Koranradarseluma.net - Pasar surat utang pemerintah di Indonesia diproyeksikan menghadapi tantangan pada 2025 sejalan peningkatan pasokan dan keterbatasan permintaan domestik.
"Penerbitan surat utang pemerintah pada 2025 kemungkinan akan meningkat signifikan, tetapi rasio bid to cover diperkirakan lebih rendah mencapai 1,2 hingga 2,25 kali dibandingkan 2024 sebesar 1,75 hingga 2,75 kali,” kata analis pendapatan tetap PT Pemeringkat Efek Indonesia (Pefindo) Ahmad Nasrudin kepada Investor Daily, Minggu (8/12/2024).
Ahmad menjelaskan, peningkatan pasokan surat utang dipicu defisit anggaran yang melonjak dari Rp 522,83 triliun pada 2024 menjadi Rp 616,19 triliun pada 2025. Anggaran ini sebagian besar dialokasikan untuk program baru pemerintah, seperti makan bergizi gratis bagi anak-anak dan ibu hamil, serta pembentukan kementerian dan lembaga baru yang memperbesar beban fiskal.
Selain itu, tingginya surat utang pemerintah yang jatuh tempo turut mendorong penerbitan.
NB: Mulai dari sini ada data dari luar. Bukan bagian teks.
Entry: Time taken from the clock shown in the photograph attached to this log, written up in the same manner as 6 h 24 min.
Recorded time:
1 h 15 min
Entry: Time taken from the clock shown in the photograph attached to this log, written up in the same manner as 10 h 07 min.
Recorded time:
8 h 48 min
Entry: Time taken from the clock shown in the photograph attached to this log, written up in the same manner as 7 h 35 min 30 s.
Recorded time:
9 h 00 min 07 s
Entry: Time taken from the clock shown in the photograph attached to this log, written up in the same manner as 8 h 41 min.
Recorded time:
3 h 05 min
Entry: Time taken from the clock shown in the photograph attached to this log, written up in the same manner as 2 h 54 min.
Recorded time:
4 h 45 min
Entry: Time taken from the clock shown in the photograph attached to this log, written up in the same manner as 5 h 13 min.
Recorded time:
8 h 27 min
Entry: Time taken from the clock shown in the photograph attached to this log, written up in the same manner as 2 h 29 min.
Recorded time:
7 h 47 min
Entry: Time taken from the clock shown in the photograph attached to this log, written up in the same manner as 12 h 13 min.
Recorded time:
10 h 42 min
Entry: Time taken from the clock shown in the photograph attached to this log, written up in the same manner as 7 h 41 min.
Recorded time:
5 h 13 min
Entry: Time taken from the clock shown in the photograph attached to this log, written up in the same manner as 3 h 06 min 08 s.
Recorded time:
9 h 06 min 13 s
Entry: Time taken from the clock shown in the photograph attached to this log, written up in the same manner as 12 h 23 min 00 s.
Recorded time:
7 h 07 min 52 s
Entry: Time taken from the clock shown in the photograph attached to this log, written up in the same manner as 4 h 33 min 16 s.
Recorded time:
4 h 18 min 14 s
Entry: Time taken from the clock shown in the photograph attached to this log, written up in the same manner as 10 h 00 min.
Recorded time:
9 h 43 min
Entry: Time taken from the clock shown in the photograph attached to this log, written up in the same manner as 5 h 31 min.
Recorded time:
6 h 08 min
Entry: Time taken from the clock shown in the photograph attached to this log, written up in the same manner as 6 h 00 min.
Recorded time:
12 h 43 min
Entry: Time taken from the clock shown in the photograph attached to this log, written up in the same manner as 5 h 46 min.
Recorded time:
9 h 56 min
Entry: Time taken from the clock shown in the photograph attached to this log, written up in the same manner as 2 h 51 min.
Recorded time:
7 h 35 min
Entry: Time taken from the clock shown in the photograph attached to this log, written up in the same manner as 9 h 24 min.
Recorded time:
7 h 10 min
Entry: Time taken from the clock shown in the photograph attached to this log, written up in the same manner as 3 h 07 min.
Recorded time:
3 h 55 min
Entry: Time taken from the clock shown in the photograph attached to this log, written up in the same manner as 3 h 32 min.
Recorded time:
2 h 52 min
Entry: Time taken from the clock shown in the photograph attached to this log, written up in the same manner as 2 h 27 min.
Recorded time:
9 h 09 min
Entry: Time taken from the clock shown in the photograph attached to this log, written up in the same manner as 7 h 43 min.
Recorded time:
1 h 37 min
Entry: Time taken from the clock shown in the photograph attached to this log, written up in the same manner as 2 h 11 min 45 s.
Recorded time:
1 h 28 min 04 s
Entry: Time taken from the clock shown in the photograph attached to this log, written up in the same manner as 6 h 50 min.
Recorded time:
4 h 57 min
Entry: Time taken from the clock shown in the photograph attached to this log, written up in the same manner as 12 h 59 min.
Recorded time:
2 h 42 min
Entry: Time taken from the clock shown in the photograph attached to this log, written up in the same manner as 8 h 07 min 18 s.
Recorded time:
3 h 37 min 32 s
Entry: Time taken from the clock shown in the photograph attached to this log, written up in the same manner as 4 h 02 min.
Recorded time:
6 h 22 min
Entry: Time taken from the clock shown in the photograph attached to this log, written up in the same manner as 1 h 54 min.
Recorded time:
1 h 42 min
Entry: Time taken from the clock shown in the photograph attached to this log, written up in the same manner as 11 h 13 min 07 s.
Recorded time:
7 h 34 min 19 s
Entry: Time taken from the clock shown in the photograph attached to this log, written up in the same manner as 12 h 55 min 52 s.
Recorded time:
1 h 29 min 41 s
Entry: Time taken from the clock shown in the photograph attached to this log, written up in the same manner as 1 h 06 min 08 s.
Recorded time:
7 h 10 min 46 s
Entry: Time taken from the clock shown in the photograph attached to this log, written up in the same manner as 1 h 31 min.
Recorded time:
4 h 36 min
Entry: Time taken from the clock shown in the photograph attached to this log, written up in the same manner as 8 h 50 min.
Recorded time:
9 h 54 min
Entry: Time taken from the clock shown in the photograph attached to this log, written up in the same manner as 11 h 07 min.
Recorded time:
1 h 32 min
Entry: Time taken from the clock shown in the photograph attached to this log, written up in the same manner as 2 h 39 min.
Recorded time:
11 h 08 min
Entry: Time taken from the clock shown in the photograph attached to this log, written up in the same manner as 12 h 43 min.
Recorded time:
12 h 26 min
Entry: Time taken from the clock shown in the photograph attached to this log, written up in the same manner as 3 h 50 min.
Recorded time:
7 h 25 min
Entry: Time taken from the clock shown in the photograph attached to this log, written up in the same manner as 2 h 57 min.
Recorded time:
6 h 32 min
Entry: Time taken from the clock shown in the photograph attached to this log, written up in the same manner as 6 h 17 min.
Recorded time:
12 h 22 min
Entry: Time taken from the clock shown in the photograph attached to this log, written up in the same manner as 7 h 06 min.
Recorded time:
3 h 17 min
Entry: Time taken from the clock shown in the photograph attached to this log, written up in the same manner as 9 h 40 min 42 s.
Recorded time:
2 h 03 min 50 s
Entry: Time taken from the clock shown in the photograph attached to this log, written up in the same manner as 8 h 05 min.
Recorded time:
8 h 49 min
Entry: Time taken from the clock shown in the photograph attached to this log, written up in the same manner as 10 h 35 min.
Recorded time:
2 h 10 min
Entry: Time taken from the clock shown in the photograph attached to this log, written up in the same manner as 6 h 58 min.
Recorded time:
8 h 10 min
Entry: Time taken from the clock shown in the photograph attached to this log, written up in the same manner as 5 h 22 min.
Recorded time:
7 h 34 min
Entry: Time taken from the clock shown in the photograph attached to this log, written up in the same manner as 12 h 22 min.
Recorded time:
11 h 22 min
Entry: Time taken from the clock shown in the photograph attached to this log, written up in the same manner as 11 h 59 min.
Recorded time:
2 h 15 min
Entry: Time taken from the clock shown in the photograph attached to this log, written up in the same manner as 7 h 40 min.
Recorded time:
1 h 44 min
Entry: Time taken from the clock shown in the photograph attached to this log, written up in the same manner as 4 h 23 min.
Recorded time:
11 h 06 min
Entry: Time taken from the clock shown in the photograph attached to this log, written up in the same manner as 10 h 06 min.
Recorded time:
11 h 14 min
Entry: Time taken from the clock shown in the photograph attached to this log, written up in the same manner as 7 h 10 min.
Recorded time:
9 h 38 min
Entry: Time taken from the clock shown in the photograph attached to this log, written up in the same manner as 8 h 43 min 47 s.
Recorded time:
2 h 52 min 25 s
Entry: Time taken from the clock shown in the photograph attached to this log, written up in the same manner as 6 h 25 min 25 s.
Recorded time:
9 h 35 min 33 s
Pada 2025, surat utang yang jatuh tempo mencapai Rp721,08 triliun, jauh lebih tinggi dibandingkan Rp 433,49 triliun pada 2024. “Refinancing menjadi kebutuhan utama pemerintah untuk menjaga stabilitas fiskal,” tambah Ahmad.
Namun, daya tarik pasar surat utang pemerintah menghadapi persaingan ketat dari instrumen substitusi, seperti Sertifikat Rupiah Bank Indonesia (SRBI). Dengan imbal hasil yang mencapai 7,2% untuk tenor 12 bulan, SRBI menawarkan keuntungan kompetitif dibandingkan surat utang pemerintah dengan tenor serupa, yang hanya 6,54%.
Meski demikian, surat utang Indonesia tetap menarik di pasar Asia Tenggara. Dengan peringkat kredit BBB dan yield 10 tahun yang saat ini mencapai 6,92%, Indonesia menawarkan imbal hasil lebih tinggi dibandingkan Filipina dan Thailand, yang juga memiliki peringkat kredit serupa.
Menurut Ahmad, imbal hasil rata-rata tenor 10 tahun pada 2025 diproyeksikan turun menjadi 6,31%-6,69%. Penurunan ini didorong oleh ekspektasi pemangkasan suku bunga, meskipun peningkatan pasokan surat utang pemerintah akan menahan penurunan lebih signifikan.